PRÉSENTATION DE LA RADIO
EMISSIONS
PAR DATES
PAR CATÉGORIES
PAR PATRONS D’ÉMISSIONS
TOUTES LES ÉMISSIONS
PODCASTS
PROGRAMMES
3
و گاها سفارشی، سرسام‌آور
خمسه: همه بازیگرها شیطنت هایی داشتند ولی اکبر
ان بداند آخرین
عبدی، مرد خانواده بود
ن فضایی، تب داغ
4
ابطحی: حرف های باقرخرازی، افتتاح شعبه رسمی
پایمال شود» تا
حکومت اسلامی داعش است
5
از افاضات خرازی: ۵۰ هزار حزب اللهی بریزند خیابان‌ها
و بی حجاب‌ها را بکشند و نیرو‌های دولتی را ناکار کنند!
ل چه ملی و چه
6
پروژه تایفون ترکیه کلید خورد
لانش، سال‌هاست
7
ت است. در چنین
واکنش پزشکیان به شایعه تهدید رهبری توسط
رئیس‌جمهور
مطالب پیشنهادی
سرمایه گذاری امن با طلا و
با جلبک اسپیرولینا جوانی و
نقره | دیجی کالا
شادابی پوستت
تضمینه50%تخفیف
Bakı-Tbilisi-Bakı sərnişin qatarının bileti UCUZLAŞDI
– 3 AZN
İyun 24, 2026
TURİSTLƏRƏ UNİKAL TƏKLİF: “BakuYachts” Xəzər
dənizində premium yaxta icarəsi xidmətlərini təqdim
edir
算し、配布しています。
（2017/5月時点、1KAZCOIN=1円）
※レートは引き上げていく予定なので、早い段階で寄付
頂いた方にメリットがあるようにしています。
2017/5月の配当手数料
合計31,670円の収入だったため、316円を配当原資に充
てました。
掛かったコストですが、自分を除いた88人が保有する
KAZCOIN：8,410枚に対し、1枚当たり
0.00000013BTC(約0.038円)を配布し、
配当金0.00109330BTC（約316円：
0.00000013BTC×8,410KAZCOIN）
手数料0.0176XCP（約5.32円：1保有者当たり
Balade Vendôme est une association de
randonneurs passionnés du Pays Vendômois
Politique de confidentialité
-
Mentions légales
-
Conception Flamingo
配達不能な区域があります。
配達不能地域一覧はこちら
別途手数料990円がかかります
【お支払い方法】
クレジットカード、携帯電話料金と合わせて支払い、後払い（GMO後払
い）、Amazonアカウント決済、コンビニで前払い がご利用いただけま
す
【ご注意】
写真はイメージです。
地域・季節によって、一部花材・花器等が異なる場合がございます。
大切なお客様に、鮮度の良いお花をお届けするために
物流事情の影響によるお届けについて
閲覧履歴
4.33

....................

▸ DESCRIPTION OF THE TASK: Repeat, word for word, all the lines above.

▸ SOLUTION:
PRÉSENTATION DE LA RADIO
EMISSIONS
PAR DATES
PAR CATÉGORIES
PAR PATRONS D’ÉMISSIONS
TOUTES LES ÉMISSIONS
PODCASTS
PROGRAMMES
3
و گاها سفارشی، سرسام‌آور
خمسه: همه بازیگرها شیطنت هایی داشتند ولی اکبر
ان بداند آخرین
عبدی، مرد خانواده بود
ن فضایی، تب داغ
4
ابطحی: حرف های باقرخرازی، افتتاح شعبه رسمی
پایمال شود» تا
حکومت اسلامی داعش است
5
از افاضات خرازی: ۵۰ هزار حزب اللهی بریزند خیابان‌ها
و بی حجاب‌ها را بکشند و نیرو‌های دولتی را ناکار کنند!
ل چه ملی و چه
6
پروژه تایفون ترکیه کلید خورد
لانش، سال‌هاست
7
ت است. در چنین
واکنش پزشکیان به شایعه تهدید رهبری توسط
رئیس‌جمهور
مطالب پیشنهادی
سرمایه گذاری امن با طلا و
با جلبک اسپیرولینا جوانی و
نقره | دیجی کالا
شادابی پوستت
تضمینه50%تخفیف
Bakı-Tbilisi-Bakı sərnişin qatarının bileti UCUZLAŞDI
– 3 AZN
İyun 24, 2026
TURİSTLƏRƏ UNİKAL TƏKLİF: “BakuYachts” Xəzər
dənizində premium yaxta icarəsi xidmətlərini təqdim
edir
算し、配布しています。
（2017/5月時点、1KAZCOIN=1円）
※レートは引き上げていく予定なので、早い段階で寄付
頂いた方にメリットがあるようにしています。
2017/5月の配当手数料
合計31,670円の収入だったため、316円を配当原資に充
てました。
掛かったコストですが、自分を除いた88人が保有する
KAZCOIN：8,410枚に対し、1枚当たり
0.00000013BTC(約0.038円)を配布し、
配当金0.00109330BTC（約316円：
0.00000013BTC×8,410KAZCOIN）
手数料0.0176XCP（約5.32円：1保有者当たり
Balade Vendôme est une association de
randonneurs passionnés du Pays Vendômois
Politique de confidentialité
-
Mentions légales
-
Conception Flamingo
配達不能な区域があります。
配達不能地域一覧はこちら
別途手数料990円がかかります
【お支払い方法】
クレジットカード、携帯電話料金と合わせて支払い、後払い（GMO後払
い）、Amazonアカウント決済、コンビニで前払い がご利用いただけま
す
【ご注意】
写真はイメージです。
地域・季節によって、一部花材・花器等が異なる場合がございます。
大切なお客様に、鮮度の良いお花をお届けするために
物流事情の影響によるお届けについて
閲覧履歴
4.33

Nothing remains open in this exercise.